● **REQUIRED WORK**: Please put the listing into a Markdown table with the columns Row and Line, starting with the line that contains "family: Troglodytidae" and going on through the line that contains "family: Celastraceae", numbering each row and leaving out blank lines.

Data extracted from a collection
"""

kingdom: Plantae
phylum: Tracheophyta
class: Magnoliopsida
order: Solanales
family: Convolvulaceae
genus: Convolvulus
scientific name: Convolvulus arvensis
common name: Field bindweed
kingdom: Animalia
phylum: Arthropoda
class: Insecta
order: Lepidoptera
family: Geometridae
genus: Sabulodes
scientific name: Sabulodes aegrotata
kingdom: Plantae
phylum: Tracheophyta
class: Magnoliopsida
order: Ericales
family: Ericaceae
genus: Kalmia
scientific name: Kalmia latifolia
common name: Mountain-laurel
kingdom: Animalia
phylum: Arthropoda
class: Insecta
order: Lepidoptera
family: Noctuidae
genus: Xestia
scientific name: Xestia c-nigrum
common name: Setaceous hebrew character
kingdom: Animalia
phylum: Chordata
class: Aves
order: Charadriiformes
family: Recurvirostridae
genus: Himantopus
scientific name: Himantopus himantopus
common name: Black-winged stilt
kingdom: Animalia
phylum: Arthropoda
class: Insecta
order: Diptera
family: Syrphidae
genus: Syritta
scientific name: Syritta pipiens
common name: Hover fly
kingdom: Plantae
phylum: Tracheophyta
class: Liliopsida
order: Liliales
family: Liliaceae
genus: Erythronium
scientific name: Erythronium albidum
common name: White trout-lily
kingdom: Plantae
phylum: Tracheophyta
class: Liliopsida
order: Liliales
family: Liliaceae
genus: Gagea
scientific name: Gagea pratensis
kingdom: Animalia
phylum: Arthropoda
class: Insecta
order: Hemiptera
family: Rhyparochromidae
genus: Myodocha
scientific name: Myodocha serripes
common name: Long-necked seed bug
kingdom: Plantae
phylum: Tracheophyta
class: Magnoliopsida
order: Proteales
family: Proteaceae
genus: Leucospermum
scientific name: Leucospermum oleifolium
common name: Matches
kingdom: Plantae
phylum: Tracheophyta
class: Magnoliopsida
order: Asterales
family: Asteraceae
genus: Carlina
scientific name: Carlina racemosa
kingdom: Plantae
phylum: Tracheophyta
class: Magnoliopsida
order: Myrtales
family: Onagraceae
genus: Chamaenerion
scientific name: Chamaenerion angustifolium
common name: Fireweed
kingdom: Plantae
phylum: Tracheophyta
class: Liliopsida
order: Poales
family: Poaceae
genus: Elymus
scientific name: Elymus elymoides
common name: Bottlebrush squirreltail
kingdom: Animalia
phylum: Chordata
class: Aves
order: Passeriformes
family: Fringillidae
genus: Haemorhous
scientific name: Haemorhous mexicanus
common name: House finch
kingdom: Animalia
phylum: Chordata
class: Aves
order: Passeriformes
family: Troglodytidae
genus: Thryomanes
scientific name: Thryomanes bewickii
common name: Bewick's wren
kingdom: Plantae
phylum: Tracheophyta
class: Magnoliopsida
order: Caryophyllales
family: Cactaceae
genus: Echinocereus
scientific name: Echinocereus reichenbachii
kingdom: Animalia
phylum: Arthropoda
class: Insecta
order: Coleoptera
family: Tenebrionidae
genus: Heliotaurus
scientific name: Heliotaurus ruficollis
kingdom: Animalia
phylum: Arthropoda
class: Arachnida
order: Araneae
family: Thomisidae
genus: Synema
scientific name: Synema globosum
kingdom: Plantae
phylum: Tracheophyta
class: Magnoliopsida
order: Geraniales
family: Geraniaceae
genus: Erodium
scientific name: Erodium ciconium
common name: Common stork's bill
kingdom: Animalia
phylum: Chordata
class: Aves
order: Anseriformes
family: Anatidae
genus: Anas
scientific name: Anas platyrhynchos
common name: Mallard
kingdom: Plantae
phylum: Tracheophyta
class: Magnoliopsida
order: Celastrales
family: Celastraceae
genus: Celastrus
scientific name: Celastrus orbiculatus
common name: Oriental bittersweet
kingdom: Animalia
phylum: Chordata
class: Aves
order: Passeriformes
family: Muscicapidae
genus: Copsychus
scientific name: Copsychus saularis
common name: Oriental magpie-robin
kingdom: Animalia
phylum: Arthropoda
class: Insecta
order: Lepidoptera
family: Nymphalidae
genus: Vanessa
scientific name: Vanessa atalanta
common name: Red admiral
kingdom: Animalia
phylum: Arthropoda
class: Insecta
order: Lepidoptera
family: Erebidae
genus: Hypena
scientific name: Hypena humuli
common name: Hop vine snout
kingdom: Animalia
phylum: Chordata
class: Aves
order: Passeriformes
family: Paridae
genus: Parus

"""

● **FULL RESPONSE**:
| Row | Line |
|---|---|
| 1 | family: Troglodytidae |
| 2 | genus: Thryomanes |
| 3 | scientific name: Thryomanes bewickii |
| 4 | common name: Bewick's wren |
| 5 | kingdom: Plantae |
| 6 | phylum: Tracheophyta |
| 7 | class: Magnoliopsida |
| 8 | order: Caryophyllales |
| 9 | family: Cactaceae |
| 10 | genus: Echinocereus |
| 11 | scientific name: Echinocereus reichenbachii |
| 12 | kingdom: Animalia |
| 13 | phylum: Arthropoda |
| 14 | class: Insecta |
| 15 | order: Coleoptera |
| 16 | family: Tenebrionidae |
| 17 | genus: Heliotaurus |
| 18 | scientific name: Heliotaurus ruficollis |
| 19 | kingdom: Animalia |
| 20 | phylum: Arthropoda |
| 21 | class: Arachnida |
| 22 | order: Araneae |
| 23 | family: Thomisidae |
| 24 | genus: Synema |
| 25 | scientific name: Synema globosum |
| 26 | kingdom: Plantae |
| 27 | phylum: Tracheophyta |
| 28 | class: Magnoliopsida |
| 29 | order: Geraniales |
| 30 | family: Geraniaceae |
| 31 | genus: Erodium |
| 32 | scientific name: Erodium ciconium |
| 33 | common name: Common stork's bill |
| 34 | kingdom: Animalia |
| 35 | phylum: Chordata |
| 36 | class: Aves |
| 37 | order: Anseriformes |
| 38 | family: Anatidae |
| 39 | genus: Anas |
| 40 | scientific name: Anas platyrhynchos |
| 41 | common name: Mallard |
| 42 | kingdom: Plantae |
| 43 | phylum: Tracheophyta |
| 44 | class: Magnoliopsida |
| 45 | order: Celastrales |
| 46 | family: Celastraceae |